Blue?

Jul 16, 2004 23:05

I did not go to work today. My back didnt allow me to.
I found out lastnight that my grandpa had checked himself into the hospital cuz he wasnt feeling well. Today we found out at 6 o'clock that he only has 3 or 4 months left to live because he has pancriotic cancer and it has moved to his liver.
Now im physically hurt from my back but I dont know what nor how to feel about this? Any suggestions??? cuz ive got nothin. I have never had to deal with death in my life. So that is what im going to do, is not deal. Pretending like it isnt going to happen always seems to work for me.
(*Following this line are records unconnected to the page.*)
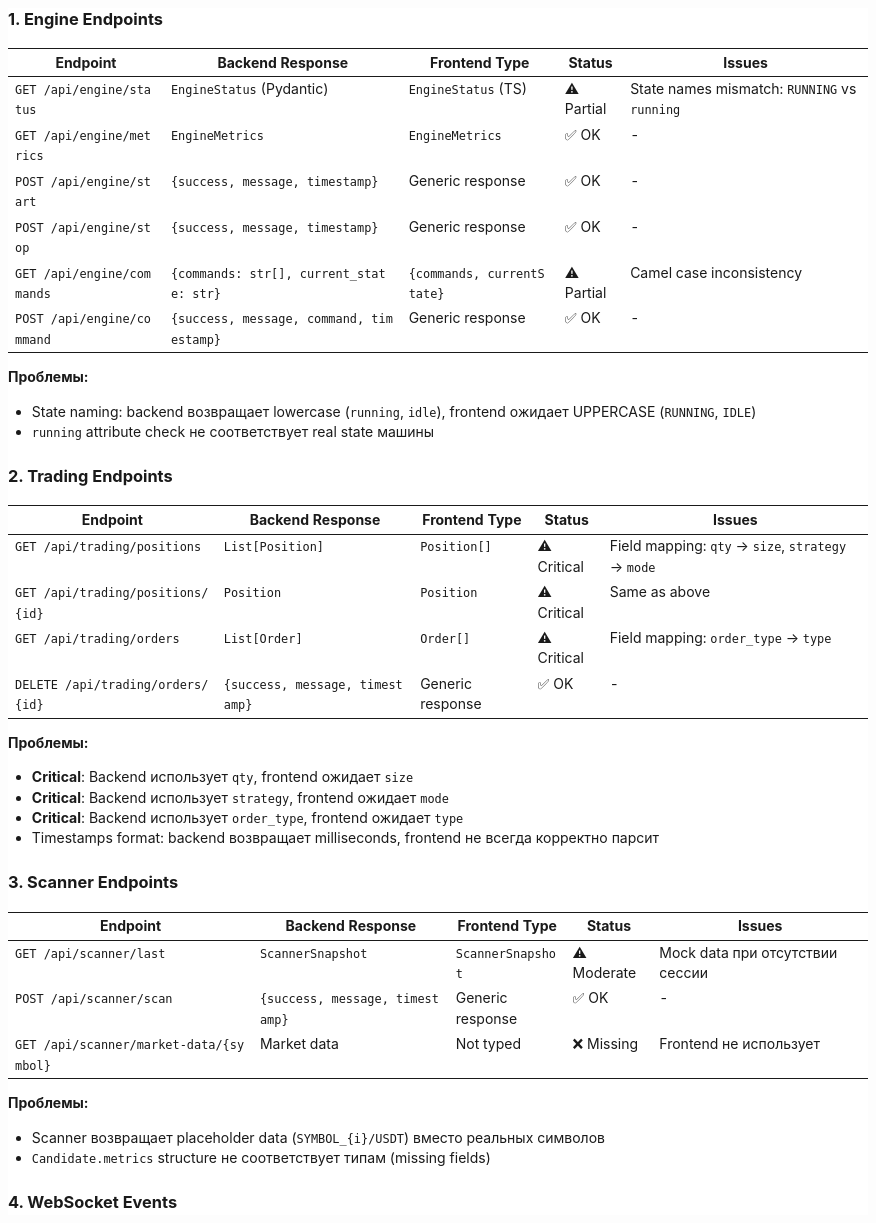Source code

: ### 1. Engine Endpoints

| Endpoint | Backend Response | Frontend Type | Status | Issues |
|----------|-----------------|---------------|--------|--------|
| `GET /api/engine/status` | `EngineStatus` (Pydantic) | `EngineStatus` (TS) | ⚠️ Partial | State names mismatch: `RUNNING` vs `running` |
| `GET /api/engine/metrics` | `EngineMetrics` | `EngineMetrics` | ✅ OK | - |
| `POST /api/engine/start` | `{success, message, timestamp}` | Generic response | ✅ OK | - |
| `POST /api/engine/stop` | `{success, message, timestamp}` | Generic response | ✅ OK | - |
| `GET /api/engine/commands` | `{commands: str[], current_state: str}` | `{commands, currentState}` | ⚠️ Partial | Camel case inconsistency |
| `POST /api/engine/command` | `{success, message, command, timestamp}` | Generic response | ✅ OK | - |

**Проблемы:**
- State naming: backend возвращает lowercase (`running`, `idle`), frontend ожидает UPPERCASE (`RUNNING`, `IDLE`)
- `running` attribute check не соответствует real state машины

### 2. Trading Endpoints

| Endpoint | Backend Response | Frontend Type | Status | Issues |
|----------|-----------------|---------------|--------|--------|
| `GET /api/trading/positions` | `List[Position]` | `Position[]` | ⚠️ Critical | Field mapping: `qty` → `size`, `strategy` → `mode` |
| `GET /api/trading/positions/{id}` | `Position` | `Position` | ⚠️ Critical | Same as above |
| `GET /api/trading/orders` | `List[Order]` | `Order[]` | ⚠️ Critical | Field mapping: `order_type` → `type` |
| `DELETE /api/trading/orders/{id}` | `{success, message, timestamp}` | Generic response | ✅ OK | - |

**Проблемы:**
- **Critical**: Backend использует `qty`, frontend ожидает `size`
- **Critical**: Backend использует `strategy`, frontend ожидает `mode`
- **Critical**: Backend использует `order_type`, frontend ожидает `type`
- Timestamps format: backend возвращает milliseconds, frontend не всегда корректно парсит

### 3. Scanner Endpoints

| Endpoint | Backend Response | Frontend Type | Status | Issues |
|----------|-----------------|---------------|--------|--------|
| `GET /api/scanner/last` | `ScannerSnapshot` | `ScannerSnapshot` | ⚠️ Moderate | Mock data при отсутствии сессии |
| `POST /api/scanner/scan` | `{success, message, timestamp}` | Generic response | ✅ OK | - |
| `GET /api/scanner/market-data/{symbol}` | Market data | Not typed | ❌ Missing | Frontend не использует |

**Проблемы:**
- Scanner возвращает placeholder data (`SYMBOL_{i}/USDT`) вместо реальных символов
- `Candidate.metrics` structure не соответствует типам (missing fields)

### 4. WebSocket Events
Plus its the only way I know how to make things better...or better yet, not even there.

"Ignorance is Bliss"

I guess this is the only information you like to receive from me. Cuz it seems to be the only info that you respond to. The road does go both ways, stop heading away from me please. You used to be my best friend for a long time. Now I have found someone new. We talk atleast 6 out of 7 nights of the week. Some times {more often than not} we talk for 3-5 hours, just about stuff. But there is still that one problem...distance. That physical contact of a hug, or just the smile on there face makes that much of a difference in the way that I feel. Planning? hum..its friday night? ?Where are you? Even I know this, because it was planned ahead of time. EVERY WEEK. ¿ <--odd?